The man whose dream became a nightmare is a far more famed Californian— nimble, thimble-sized John Downey Harvey, son of Society Leader Eleanor Martin and San Francisco’s chief dandy in the early 1900s. Like Dr. Roberts, he in his day cast his eyes shoreward, conceived a passenger railroad to link San Francisco and Santa Cruz, 80 mi. south. Downey Harvey incorporated Ocean Shore R. R. in 1905. Big sums were subscribed by prominent San Franciscans and construction soon began at both ends under great engineering difficulties. Then came the 1906 earthquake. Most of the subscribed money was never put up, real estate operators grabbed land. By 1909 at least $7,500,000 had been sunk in the project, and the management was broke. Out forever stepped little Downey Harvey. Trains ran at each end for years, but in 1920 Ocean Shore was officially abandoned, its tracks torn up.

Two years later two San Francisco capitalists, Selah Chamberlain and Harry W. Cole, decided to salvage the wreck. Legal squabbles beset the reclamation at once, the biggest coming when the State Highway District claimed the right-of-way to link it into the Carmel-San Simeon Highway. Civic clubs, chambers of commerce and the like have joined forces with the State to wrest the road from Ocean Shore R.R. Last week the battle still raged in court.

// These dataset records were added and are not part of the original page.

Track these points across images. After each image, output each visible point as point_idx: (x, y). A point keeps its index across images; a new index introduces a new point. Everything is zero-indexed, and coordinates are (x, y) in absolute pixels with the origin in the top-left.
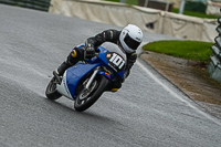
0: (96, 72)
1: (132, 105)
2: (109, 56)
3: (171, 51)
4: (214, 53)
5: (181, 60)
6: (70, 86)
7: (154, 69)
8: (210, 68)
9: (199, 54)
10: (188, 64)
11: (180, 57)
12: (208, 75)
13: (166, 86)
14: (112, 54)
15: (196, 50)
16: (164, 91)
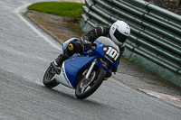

Meanwhile, Downey Harvey, hav-ing lost $5,000,000 and been forced into bankruptcy, never entered business again. Convicted of fraud in 1913 for transferring $100,000 in stock to his wife before bankruptcy, Downey Harvey was cleared by the U. S. Supreme Court in 1916, has lived ever since on San Francisco’s Russian Hill in complete quiet and extreme popularity among San Franciscans with big hearts and long memories. Still spry at 78, despite unique infirmities, he snapped last week when asked if he had any “interest” in the current Ocean Shore revival: “I’ve lost enough in it already.”